We had met our hosts, fellow Gold Coasters, Dr. Manny and Gail Pohl at the Johannesburg airport together with other well known Gold Coast identities Murray and Cath Dalmeida and Brisbane solicitor Dominic and Mary-Rita McGann. Manny, Murray and myself are all trustees to the Currumbin Wildlife Hospital Foundation and us such share a common commitment to animal conservation. Manny and Gail (as is Cath Dalmeida) are native born South Africans. Bought their share in the 12000 hectacre Oliphants River Private game Reserve in the interests of animal preservation and to retain their piece of South Africa. As entry to the reserve is by owner invitation only, Leanne and I felt very privileged to be asked to join the Pohl’s at their fantastic wildlife haven.
A mini van transfer to the reserve through bush land. See giraffe, warthogs, impala and more.

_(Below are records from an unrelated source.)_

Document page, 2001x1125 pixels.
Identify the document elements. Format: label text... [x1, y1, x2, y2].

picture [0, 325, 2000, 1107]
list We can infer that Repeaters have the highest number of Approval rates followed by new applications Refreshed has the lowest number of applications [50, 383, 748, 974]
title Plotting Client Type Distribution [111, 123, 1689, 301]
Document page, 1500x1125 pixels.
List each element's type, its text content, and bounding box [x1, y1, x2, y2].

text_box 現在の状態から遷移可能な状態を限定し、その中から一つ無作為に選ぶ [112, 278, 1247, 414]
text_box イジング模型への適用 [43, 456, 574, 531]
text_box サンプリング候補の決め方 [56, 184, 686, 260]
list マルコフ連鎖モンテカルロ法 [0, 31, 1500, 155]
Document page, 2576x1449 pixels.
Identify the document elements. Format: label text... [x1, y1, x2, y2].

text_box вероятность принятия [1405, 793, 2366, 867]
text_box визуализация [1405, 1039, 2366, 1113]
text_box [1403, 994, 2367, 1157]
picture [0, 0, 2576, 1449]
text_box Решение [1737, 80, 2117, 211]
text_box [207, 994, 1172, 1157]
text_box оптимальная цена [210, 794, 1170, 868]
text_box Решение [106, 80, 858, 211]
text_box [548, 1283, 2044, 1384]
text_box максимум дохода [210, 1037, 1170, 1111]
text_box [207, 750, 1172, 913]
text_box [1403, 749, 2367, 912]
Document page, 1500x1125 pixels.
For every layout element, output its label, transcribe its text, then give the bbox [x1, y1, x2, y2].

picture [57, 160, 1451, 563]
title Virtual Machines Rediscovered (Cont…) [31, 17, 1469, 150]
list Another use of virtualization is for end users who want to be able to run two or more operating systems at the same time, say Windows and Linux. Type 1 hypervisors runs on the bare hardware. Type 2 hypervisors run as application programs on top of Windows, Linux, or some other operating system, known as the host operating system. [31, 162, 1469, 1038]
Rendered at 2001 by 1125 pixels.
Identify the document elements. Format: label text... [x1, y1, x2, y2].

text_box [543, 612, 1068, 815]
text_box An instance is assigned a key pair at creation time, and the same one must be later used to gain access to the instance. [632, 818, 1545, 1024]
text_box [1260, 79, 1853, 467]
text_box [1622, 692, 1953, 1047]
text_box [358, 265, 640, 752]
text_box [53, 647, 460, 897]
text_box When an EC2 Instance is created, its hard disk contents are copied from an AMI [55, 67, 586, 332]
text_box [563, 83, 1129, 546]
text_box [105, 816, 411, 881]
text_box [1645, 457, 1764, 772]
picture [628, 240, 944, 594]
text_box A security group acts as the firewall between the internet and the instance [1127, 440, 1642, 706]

Fences, guarded gates and warnings informing all that the reserves rhino horns had been injected with poison, a reminder of sad reality of poaching that is prevalent in the area.
Arriving at the Pohl’s Oliphants River residence told not to venture off the house porch, pity as it’s next to the river, very picturesque.
Twice-daily game runs were fantastic. Oliphants backs onto the Kruger with no fence separating them and so what animals Kruger has Oliphants has.
Reserve very dry but we saw a lot of game that we hadn’t seen whilst on the bike - probably a good thing as we viewed quite a few lion.
Manny driving, Gail proving food and drinks. Hospitality boundless and appreciated. One night Manny organized a Braai and a fire pit under the stars. I couldn’t stop myself from looking out into the darkness thinking something was watching us. Couple of red wines dispelled the anxiety.
Highlights were plentiful. Two males lions resting up at dusk before the nights’ hunt and hearing at close range the two roaring at each other. Chilling! Two female lions resting on a railway track that runs through the reserve (apparently quite a few lions are hit by trains). Watching baboons climbing high power poles to get eagle eggs from the nest perched on top.
In last 24 hours, most memorable highlights occurred.
Radio call informing a leopard had been spotted with a kill near a section of the river. Manny quick detour but there was no leopard to be seen. Watching a large crocodile instead when another vehicle parked immediately in front of us. We enquired if they knew where the leopard was The driver very laconically pointed past us and stated , “ it’s right behind you!”
We just laughed this comment off when he reiterated the statement somewhat more forcibly.
Turned around. There to our absolute delight was a leopard walking cautiously across the track behind us!
I think it was the surprised involuntary expletive I shouted that scared him off, but not before everyone in our car caught a glimpse. I remarkably managed to get a photo despite the fleeting moment. Amazing!
Our last morning saw us running again looking for the elusive rhino.
Leanne throughout entire trip had gained a reputation as an ace animal spotter. She didn’t let us down on this occasion either. Out of the corner of her eye she noticed an impala make a sudden jerky sideways jump from the bushes. She focused on this impala and observed a large grey shape moving in the bush.
The realisation then hit her and she yelled for Manny to STOP! There were actually four or possibly even more rhino in that bush. We marvelled at the sight before us.
African adventure: complete
It was a magnificent trip in three parts; Capetown, the motorcycle tour and Oliphants River game reserve. All three componnents were fantastic in their own right. We met and spent time with some great people from all over the world but it was those from the Gold Coast whose company we enjoyed immensely.
We want to thank Dr. Mark Thompson and Camille who initially suggested the motorcycle odyssey to us and were our travelling companions on this fantastic adventure. We particularly want to thank Manny and Gail Pohl for their generosity in sharing their magnificent South African residence with us.